*What to do*.
Turn the text read from every item below into a single numbered list with one line per entry, skipping any blank lines. Don't include the picture markers in your answer.
+++ Data to examine +++
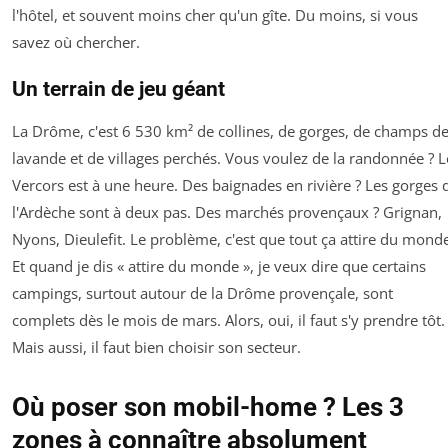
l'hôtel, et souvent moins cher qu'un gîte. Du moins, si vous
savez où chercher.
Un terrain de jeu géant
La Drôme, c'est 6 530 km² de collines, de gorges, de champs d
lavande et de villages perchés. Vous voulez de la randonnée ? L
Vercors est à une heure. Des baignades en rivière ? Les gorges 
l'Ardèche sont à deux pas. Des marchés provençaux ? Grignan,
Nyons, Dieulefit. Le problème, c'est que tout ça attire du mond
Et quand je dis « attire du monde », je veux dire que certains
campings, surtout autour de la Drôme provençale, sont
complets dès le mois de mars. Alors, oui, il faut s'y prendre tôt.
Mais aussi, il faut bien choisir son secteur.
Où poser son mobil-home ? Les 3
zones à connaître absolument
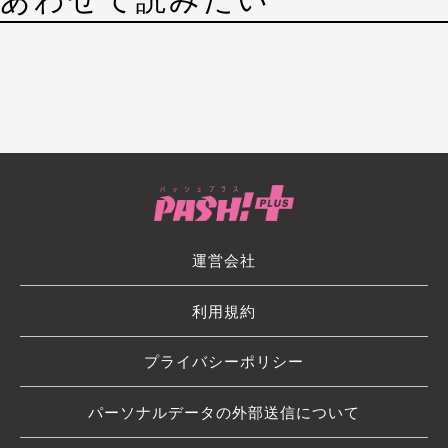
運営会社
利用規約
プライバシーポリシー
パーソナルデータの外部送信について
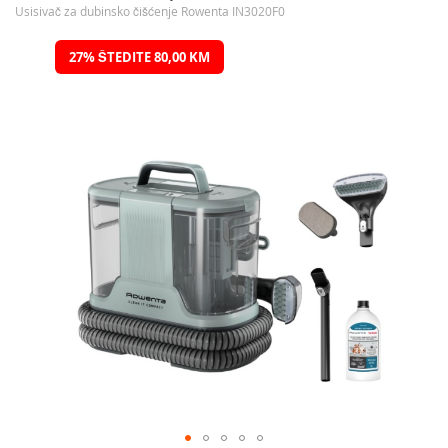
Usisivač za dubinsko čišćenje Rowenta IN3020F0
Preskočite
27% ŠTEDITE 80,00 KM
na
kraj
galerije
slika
+++
*Response*.
1. l'hôtel, et souvent moins cher qu'un gîte. Du moins, si vous
2. savez où chercher.
3. Un terrain de jeu géant
4. La Drôme, c'est 6 530 km² de collines, de gorges, de champs d
5. lavande et de villages perchés. Vous voulez de la randonnée ? L
6. Vercors est à une heure. Des baignades en rivière ? Les gorges 
7. l'Ardèche sont à deux pas. Des marchés provençaux ? Grignan,
8. Nyons, Dieulefit. Le problème, c'est que tout ça attire du mond
9. Et quand je dis « attire du monde », je veux dire que certains
10. campings, surtout autour de la Drôme provençale, sont
11. complets dès le mois de mars. Alors, oui, il faut s'y prendre tôt.
12. Mais aussi, il faut bien choisir son secteur.
13. Où poser son mobil-home ? Les 3
14. zones à connaître absolument
15. 運営会社
16. 利用規約
17. プライバシーポリシー
18. パーソナルデータの外部送信について
19. Usisivač za dubinsko čišćenje Rowenta IN3020F0
20. Preskočite
21. 27% ŠTEDITE 80,00 KM
22. na
23. kraj
24. galerije
25. slika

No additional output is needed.